Once either the test data or your own (see Configuration section below) is ready, you can run Snakemake to generate the BAM files, VCF files, and CPSR/PCGR reports. Generation of Djerba reports is dependent on you providing a valid API token linked to your registered OncoKB account.
On a single-user system:
snakemake --use-conda -j 1 --keep-incomplete
Otherwise, on a multi-user system, it is imperative to use a queuing system such as slurm to submit only one job at a time to Dragen v4.x.
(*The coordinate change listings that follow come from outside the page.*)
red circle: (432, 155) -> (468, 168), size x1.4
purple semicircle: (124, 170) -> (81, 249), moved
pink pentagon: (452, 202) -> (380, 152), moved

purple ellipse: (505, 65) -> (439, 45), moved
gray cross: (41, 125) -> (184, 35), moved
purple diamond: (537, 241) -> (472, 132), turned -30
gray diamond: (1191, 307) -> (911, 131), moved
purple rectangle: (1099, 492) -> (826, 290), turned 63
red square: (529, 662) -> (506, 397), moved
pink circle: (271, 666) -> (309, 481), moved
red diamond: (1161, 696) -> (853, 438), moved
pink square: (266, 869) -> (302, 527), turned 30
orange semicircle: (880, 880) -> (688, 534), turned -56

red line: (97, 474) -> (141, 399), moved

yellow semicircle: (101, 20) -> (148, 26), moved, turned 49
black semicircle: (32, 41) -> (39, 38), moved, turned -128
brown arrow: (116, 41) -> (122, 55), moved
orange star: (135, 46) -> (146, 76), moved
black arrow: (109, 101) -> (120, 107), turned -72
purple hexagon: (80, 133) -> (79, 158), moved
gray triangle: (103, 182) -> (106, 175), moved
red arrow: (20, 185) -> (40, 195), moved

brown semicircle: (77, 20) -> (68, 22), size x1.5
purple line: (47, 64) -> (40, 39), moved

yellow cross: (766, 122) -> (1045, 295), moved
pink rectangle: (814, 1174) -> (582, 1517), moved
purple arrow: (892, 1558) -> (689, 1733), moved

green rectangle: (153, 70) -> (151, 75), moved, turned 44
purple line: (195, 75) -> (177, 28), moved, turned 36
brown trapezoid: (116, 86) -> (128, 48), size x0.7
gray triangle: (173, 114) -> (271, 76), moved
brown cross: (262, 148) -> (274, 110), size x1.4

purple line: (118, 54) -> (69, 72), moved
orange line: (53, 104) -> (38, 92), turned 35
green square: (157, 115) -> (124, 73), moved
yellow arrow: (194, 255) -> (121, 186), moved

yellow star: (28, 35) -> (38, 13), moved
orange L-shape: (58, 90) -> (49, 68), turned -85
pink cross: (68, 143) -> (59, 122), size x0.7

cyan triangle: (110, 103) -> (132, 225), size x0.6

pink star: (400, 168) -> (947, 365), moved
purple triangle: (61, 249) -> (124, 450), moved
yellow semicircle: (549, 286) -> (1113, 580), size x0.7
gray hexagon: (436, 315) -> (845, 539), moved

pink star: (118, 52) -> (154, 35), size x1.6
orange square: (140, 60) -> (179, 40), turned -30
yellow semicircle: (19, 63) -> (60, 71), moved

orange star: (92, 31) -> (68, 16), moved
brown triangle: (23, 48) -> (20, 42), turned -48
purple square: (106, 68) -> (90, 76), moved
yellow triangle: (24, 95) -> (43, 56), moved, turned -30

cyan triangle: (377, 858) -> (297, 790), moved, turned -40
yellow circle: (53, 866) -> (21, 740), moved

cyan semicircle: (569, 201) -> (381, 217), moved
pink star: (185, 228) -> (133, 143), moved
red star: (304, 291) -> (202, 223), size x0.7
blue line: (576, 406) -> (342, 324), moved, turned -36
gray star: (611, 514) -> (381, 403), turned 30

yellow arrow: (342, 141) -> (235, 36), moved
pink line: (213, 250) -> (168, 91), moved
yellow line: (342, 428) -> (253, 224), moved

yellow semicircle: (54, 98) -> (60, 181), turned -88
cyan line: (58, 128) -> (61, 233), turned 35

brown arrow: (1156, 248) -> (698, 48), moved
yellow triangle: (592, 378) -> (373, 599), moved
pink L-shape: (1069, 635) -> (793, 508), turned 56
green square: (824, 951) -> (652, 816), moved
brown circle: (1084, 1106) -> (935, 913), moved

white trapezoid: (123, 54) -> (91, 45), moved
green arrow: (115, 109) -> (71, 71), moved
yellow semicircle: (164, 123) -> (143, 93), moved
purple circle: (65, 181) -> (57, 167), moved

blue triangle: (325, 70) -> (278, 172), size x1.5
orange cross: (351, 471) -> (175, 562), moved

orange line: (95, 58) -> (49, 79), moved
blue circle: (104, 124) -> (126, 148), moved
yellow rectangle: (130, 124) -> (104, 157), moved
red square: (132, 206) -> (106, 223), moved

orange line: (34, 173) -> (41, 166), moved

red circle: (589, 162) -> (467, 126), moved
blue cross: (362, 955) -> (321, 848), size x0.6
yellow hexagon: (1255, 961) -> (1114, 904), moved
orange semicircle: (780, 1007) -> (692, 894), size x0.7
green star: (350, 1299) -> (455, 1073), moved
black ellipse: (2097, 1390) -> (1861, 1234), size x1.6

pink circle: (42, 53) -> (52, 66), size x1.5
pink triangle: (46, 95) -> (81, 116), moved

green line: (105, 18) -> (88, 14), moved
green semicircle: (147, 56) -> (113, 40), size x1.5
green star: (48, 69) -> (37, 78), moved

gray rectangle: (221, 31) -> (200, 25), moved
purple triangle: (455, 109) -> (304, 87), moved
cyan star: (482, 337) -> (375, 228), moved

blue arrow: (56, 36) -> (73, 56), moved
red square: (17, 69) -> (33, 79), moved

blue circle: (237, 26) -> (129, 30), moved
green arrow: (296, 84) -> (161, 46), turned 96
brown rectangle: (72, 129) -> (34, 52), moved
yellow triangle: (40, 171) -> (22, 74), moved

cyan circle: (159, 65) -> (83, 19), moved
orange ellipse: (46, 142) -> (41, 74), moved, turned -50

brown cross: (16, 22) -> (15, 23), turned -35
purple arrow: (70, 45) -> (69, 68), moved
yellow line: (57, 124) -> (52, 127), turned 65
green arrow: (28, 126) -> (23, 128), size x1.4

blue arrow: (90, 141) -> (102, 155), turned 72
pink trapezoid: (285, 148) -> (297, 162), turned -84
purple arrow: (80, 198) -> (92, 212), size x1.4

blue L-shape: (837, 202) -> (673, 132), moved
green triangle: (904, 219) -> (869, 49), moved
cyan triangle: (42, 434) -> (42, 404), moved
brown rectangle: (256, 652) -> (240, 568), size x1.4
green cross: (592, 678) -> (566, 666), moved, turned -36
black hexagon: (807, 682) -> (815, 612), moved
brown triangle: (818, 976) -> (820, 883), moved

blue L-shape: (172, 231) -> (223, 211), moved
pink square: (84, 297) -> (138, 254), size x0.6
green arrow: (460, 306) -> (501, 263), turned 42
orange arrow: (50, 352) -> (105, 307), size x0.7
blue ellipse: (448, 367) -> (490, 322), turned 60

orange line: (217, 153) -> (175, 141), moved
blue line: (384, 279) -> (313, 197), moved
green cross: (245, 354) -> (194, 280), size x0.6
Once slurm is installed and configured on your Dragen system, Snakemake support for slurm is enabled by invoking like so:
snakemake --use-conda -j 1 --executor slurm --keep-incomplete
While not strictly necessary, the --keep-incomplete
option avoids Snakemake automatically deleting all your output BAM files, VCF files, etc. in case Dragen fails post-analysis due to its automatic file permission setting issues or other rather inconsequential activities performed after Dragen has counted the run as successful (i.e. incurred license usage).
Regardless of the invocation method used above, the default outputs are in a directory called results/pcgr/projectID/subjectID_tumorSampleID_germlineSampleID
.
The most relevant document may be the self-contained Web page subjectID.pcgr.grch38.html
.
An evolving assortment of tables and plots for quality control of your samples and Dragen analysis can be generated using the Datavzrd plugin for Snakemake:
# Parse and aggregate all the stats from Dragen's assorted *_metrics.csv files into a new file called resources/metrics/dragen.tsv
snakemake --use-conda -j 1 resources/metrics/dragen.tsv
# Generate tables and plots using this data, with output to the folder results/datavzrd/dragen_metrics
snakemake --use-conda -j 1 results/datavzrd/dragen_metrics
The Datavzrd results will be available by pointing your browser to the file called results/datavzrd/dragen_metrics/index.html
.
The set of tables and plots can be configured and customized by editing the config file resources/datavzrd/dragen_plots_and_tables.yaml
.
After a successful workflow run, additional reporting information (including provenance) can be aggregated into a self-contained HTML report using Snakemake's automated workflow reporting tool:
snakemake --report report.html
Detailed configuration information for importing your own cancer cases for processing is available in the config dir.
The results generated here for gene expression comparison are in part based upon data generated by the TCGA Research Network: https://www.cancer.gov/tcga Somatic variants are filtered against a subset of the gnoMAD database, which is included in this repository.
This project is being developed at the Centre for Health Genomics and Informatics within the University of Calgary's Cumming School of Medicine, in support of the Prairie Cancer Research Consortium (PR2C). PR2C is the regional activity hub of the Terry Fox Research Institute's Marathon of Hope Cancer Care Network.